------ DATA FOR THIS EXERCISE ------
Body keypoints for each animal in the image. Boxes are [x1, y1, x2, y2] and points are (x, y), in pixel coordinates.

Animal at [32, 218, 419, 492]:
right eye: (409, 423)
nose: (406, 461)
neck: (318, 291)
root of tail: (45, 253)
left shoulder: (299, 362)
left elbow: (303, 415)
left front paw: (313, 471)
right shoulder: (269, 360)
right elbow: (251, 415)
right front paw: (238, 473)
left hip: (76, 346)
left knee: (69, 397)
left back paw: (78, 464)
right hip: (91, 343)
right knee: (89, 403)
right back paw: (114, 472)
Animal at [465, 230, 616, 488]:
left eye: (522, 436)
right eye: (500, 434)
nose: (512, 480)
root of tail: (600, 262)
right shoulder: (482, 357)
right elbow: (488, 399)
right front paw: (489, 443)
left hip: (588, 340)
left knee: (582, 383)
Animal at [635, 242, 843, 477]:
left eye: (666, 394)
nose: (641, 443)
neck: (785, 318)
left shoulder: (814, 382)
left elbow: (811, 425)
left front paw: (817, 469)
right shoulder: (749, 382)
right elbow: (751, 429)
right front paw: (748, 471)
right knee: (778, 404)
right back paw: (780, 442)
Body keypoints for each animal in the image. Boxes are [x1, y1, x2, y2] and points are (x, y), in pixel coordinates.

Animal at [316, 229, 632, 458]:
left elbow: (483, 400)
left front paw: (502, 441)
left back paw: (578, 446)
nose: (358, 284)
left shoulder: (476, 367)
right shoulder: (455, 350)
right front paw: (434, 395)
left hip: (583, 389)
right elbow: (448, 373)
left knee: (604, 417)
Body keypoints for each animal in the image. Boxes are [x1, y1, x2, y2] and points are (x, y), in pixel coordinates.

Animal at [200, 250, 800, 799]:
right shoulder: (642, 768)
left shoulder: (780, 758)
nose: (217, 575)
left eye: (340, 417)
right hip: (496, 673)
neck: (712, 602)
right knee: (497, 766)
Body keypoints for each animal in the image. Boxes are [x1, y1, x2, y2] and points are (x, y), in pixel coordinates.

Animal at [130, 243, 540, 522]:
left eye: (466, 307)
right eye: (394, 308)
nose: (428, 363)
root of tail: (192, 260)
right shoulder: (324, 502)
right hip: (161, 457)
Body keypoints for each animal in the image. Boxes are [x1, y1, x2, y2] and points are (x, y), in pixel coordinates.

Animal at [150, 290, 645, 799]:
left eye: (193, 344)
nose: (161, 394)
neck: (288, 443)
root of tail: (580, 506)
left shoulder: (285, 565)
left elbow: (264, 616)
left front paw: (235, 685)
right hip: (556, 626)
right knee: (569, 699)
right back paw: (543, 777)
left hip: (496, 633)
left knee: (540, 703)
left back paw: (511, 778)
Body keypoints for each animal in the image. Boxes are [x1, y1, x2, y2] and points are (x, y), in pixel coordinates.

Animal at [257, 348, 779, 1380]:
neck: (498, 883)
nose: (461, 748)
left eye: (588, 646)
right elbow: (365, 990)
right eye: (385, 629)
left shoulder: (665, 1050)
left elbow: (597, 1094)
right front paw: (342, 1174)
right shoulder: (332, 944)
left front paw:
------
■ **EXERCISE DIRECTIONS**:
Reproduce all the records. Keep them exact, please.

■ **RESPONSE**:
Body keypoints for each animal in the image. Boxes are [x1, y1, x2, y2] and points are (x, y), in pixel coordinates.

Animal at [32, 218, 419, 492]:
right eye: (409, 423)
nose: (406, 461)
neck: (318, 291)
root of tail: (45, 253)
left shoulder: (299, 362)
left elbow: (303, 415)
left front paw: (313, 471)
right shoulder: (269, 360)
right elbow: (251, 415)
right front paw: (238, 473)
left hip: (76, 346)
left knee: (69, 397)
left back paw: (78, 464)
right hip: (91, 343)
right knee: (89, 403)
right back paw: (114, 472)
Animal at [465, 230, 616, 488]:
left eye: (522, 436)
right eye: (500, 434)
nose: (512, 480)
root of tail: (600, 262)
right shoulder: (482, 357)
right elbow: (488, 399)
right front paw: (489, 443)
left hip: (588, 340)
left knee: (582, 383)
Animal at [635, 242, 843, 477]:
left eye: (666, 394)
nose: (641, 443)
neck: (785, 318)
left shoulder: (814, 382)
left elbow: (811, 425)
left front paw: (817, 469)
right shoulder: (749, 382)
right elbow: (751, 429)
right front paw: (748, 471)
right knee: (778, 404)
right back paw: (780, 442)
Body keypoints for each animal in the image. Boxes are [x1, y1, x2, y2] and points are (x, y), in pixel coordinates.

Animal at [316, 229, 632, 458]:
left elbow: (483, 400)
left front paw: (502, 441)
left back paw: (578, 446)
nose: (358, 284)
left shoulder: (476, 367)
right shoulder: (455, 350)
right front paw: (434, 395)
left hip: (583, 389)
right elbow: (448, 373)
left knee: (604, 417)
Body keypoints for each animal in the image. Boxes are [x1, y1, x2, y2] and points are (x, y), in pixel coordinates.

Animal at [200, 250, 800, 799]:
right shoulder: (642, 768)
left shoulder: (780, 758)
nose: (217, 575)
left eye: (340, 417)
right hip: (496, 673)
neck: (712, 602)
right knee: (497, 766)
Body keypoints for each animal in the image. Boxes are [x1, y1, x2, y2] and points are (x, y), in pixel coordinates.

Animal at [130, 243, 540, 522]:
left eye: (466, 307)
right eye: (394, 308)
nose: (428, 363)
root of tail: (192, 260)
right shoulder: (324, 502)
right hip: (161, 457)
Body keypoints for each animal in the image. Boxes are [x1, y1, x2, y2] and points are (x, y), in pixel coordinates.

Animal at [150, 290, 645, 799]:
left eye: (193, 344)
nose: (161, 394)
neck: (288, 443)
root of tail: (580, 506)
left shoulder: (285, 565)
left elbow: (264, 616)
left front paw: (235, 685)
right hip: (556, 626)
right knee: (569, 699)
right back paw: (543, 777)
left hip: (496, 633)
left knee: (540, 703)
left back paw: (511, 778)
Body keypoints for each animal in the image. Boxes are [x1, y1, x2, y2] and points are (x, y), in pixel coordinates.

Animal at [257, 348, 779, 1380]:
neck: (498, 883)
nose: (461, 748)
left eye: (588, 646)
right elbow: (365, 990)
right eye: (385, 629)
left shoulder: (665, 1050)
left elbow: (597, 1094)
right front paw: (342, 1174)
right shoulder: (332, 944)
left front paw:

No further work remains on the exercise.